36. The effect of the second clause is to exclude “beneficiaries”, including durable partners, from the definition of family member. We consider that was deliberate, as can been seen from the provisions set out in Articles 10.2. 10.3 and 10.4 which make express provision for those in that cohort whose residence had been facilitated and to permit durable partners who had been outside the host state at the end of the transition period to enter. We consider that is consistent with a scheme to preserve existing rights at that point.
37. Turning to the conditions in Article 10.1(e), these have the effect of limiting significantly the group of those who fall within the definition of “family member” and confines significantly those who fall within Article 3.2.
38. The respondents do not meet condition (i) as they resided outside the host state; they do not meet condition (ii) as, not being dependent relatives in the ascending line, they are not family members as defined in Article 2.2 of the Directive 2004/38; and, do not meet condition (iii) as they were not the descendants of a person who comes within Article 1 (a) to (d).
39. Mr Krushner submits that, on an analogy with Chen the Withdrawal Agreement must be interpreted so as to give effect to rights it conferred on the child.
40. We are not persuaded that there is any proper analogy here. Article 21 of the TFEU (referred to as Article 18 of the EC in Chen) sets out the fundamental right to reside in another EU state which as the case law demonstrates is not something to be interfered with lightly. That is also the basis of the other derivative rights for non- citizens identified in Zambrano. The Withdrawal Agreement does not set out such a right; rather, its purpose in respect of citizens’ rights is to make provision under domestic law for certain rights which previously existed under EU. These provisions are different.
41. It therefore follows that the appellants cannot come within the personal scope of the Withdrawal Agreement and so cannot argue that they are entitled to the benefits of any rights set out in Article 18 of the Withdrawal Agreement.
42. We pause there to remind ourselves of the available ground of appeal in respect of the Withdrawal Agreement. We find that the appellants have no rights under that agreement and so any appeal on that ground must fail.
43. The right of appeal set out in reg 8 of the Citizens Rights Appeals Regulations”) 2020 is personal. Reg 8(2) specifically sets out that the first ground of appeal is that the decision breaches any rights which the appellant has. It does not refer to nor encompass rights pertaining to others.
Was the decision in accordance with the rules set out in Appendix EU (FP)
44. In order to succeed under the rules, the appellants must meet the requirements as at the date of application – see EU(FP) 6. They must also satisfy the requirement to be a “family member of a relevant EEA National”. Appendix EU(FP) sets out who is a “family member of a relevant EEA citizen” by reference to a closed list of categories of people. We are here concerned with sub-paragraph (e) of that list, that is, dependent parents of the spouse or civil partner of a relevant EEA citizen.

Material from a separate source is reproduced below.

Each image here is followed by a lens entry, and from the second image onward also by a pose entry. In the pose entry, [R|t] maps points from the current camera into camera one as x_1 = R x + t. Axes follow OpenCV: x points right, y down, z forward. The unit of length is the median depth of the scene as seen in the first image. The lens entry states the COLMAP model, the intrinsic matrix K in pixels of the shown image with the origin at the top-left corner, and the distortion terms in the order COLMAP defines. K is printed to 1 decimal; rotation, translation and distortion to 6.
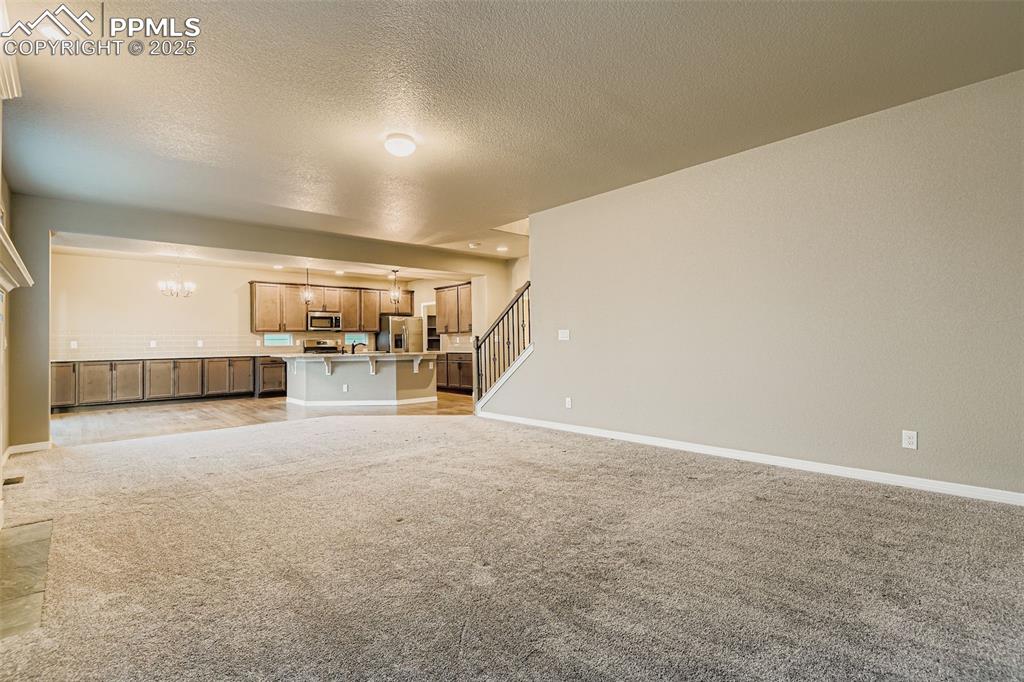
lens RADIAL K [[474.4, 0, 515.1], [0, 474.4, 332.6], [0, 0, 1]] dist [-0.003033, -0.001344]
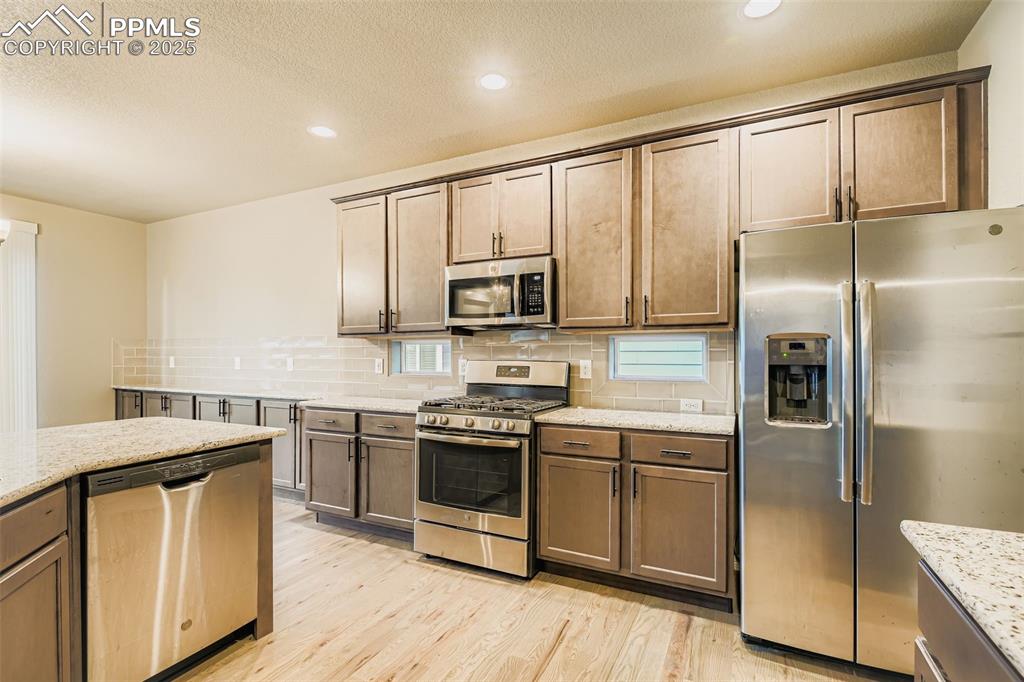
lens RADIAL K [[474.4, 0, 524.5], [0, 474.4, 354.7], [0, 0, 1]] dist [-0.003033, -0.001344]
pose [[0.376784, 0.020477, -0.926075, -0.138975], [0.012888, 0.999543, 0.027345, 0.004071], [0.926211, -0.022238, 0.376348, 0.915044]]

45. As is accepted, they are not dependent on the child; rather, the dependency is in the other direction and accordingly, they cannot succeed on this ground either.
Conclusion
46. For the reasons set out above, there are no appeals under the EEA Regulations and the appeals under the Citizens Rights Appeals Regulations must fail.

Notice of Decision
1. We remake the decision by dismissing the appeals on all grounds.